Top of DATA EXTRACTS
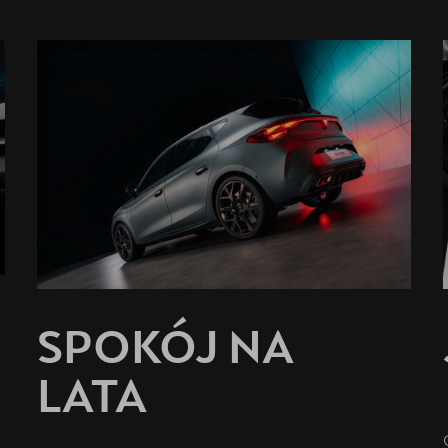
SPOKÓJ NA
LATA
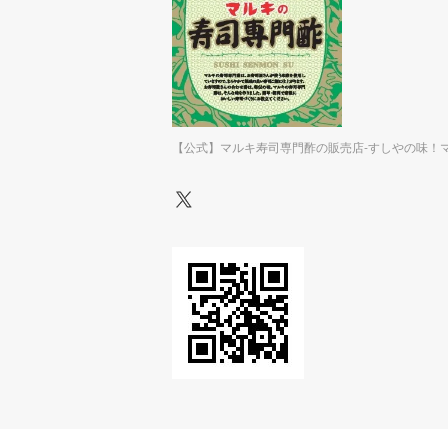
【公式】マルキ寿司専門酢の販売店-すしやの味！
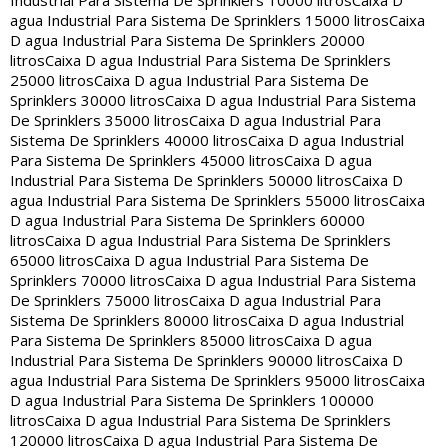
Industrial Para Sistema De Sprinklers 10000 litros
Caixa D
agua Industrial Para Sistema De Sprinklers 15000 litros
Caixa
D agua Industrial Para Sistema De Sprinklers 20000
litros
Caixa D agua Industrial Para Sistema De Sprinklers
25000 litros
Caixa D agua Industrial Para Sistema De
Sprinklers 30000 litros
Caixa D agua Industrial Para Sistema
De Sprinklers 35000 litros
Caixa D agua Industrial Para
Sistema De Sprinklers 40000 litros
Caixa D agua Industrial
Para Sistema De Sprinklers 45000 litros
Caixa D agua
Industrial Para Sistema De Sprinklers 50000 litros
Caixa D
agua Industrial Para Sistema De Sprinklers 55000 litros
Caixa
D agua Industrial Para Sistema De Sprinklers 60000
litros
Caixa D agua Industrial Para Sistema De Sprinklers
65000 litros
Caixa D agua Industrial Para Sistema De
Sprinklers 70000 litros
Caixa D agua Industrial Para Sistema
De Sprinklers 75000 litros
Caixa D agua Industrial Para
Sistema De Sprinklers 80000 litros
Caixa D agua Industrial
Para Sistema De Sprinklers 85000 litros
Caixa D agua
Industrial Para Sistema De Sprinklers 90000 litros
Caixa D
agua Industrial Para Sistema De Sprinklers 95000 litros
Caixa
D agua Industrial Para Sistema De Sprinklers 100000
litros
Caixa D agua Industrial Para Sistema De Sprinklers
120000 litros
Caixa D agua Industrial Para Sistema De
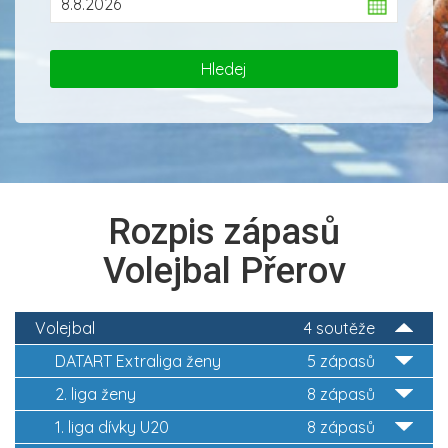
Rozpis zápasů
Volejbal Přerov
Volejbal
4 soutěže
DATART Extraliga ženy
5 zápasů
2. liga ženy
8 zápasů
1. liga dívky U20
8 zápasů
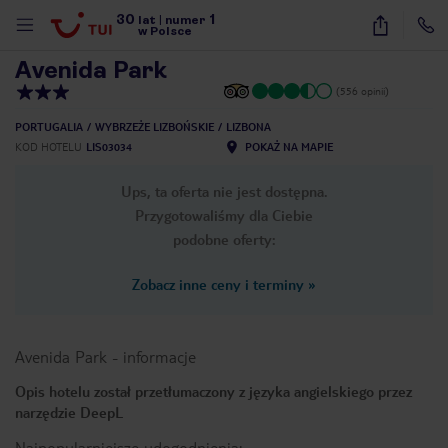
30
1
1
/
20
lat
|
numer
w Polsce
Avenida Park
(556 opinii)
PORTUGALIA
WYBRZEŻE LIZBOŃSKIE
LIZBONA
KOD HOTELU
LIS03034
POKAŻ NA MAPIE
Ups, ta oferta nie jest dostępna.
Przygotowaliśmy dla Ciebie
podobne oferty:
Zobacz inne ceny i terminy
»
Avenida Park
-
informacje
Opis hotelu został przetłumaczony z języka angielskiego przez
narzędzie DeepL
nute
Najpopularniejsze udogodnienia:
Bottom of DATA EXTRACTS
* _WHAT TO DO_
Copy out, from the records above, every line that holds the string "zápasů".

* _OUTPUT OF THE TASK_
Rozpis zápasů
5 zápasů
8 zápasů
8 zápasů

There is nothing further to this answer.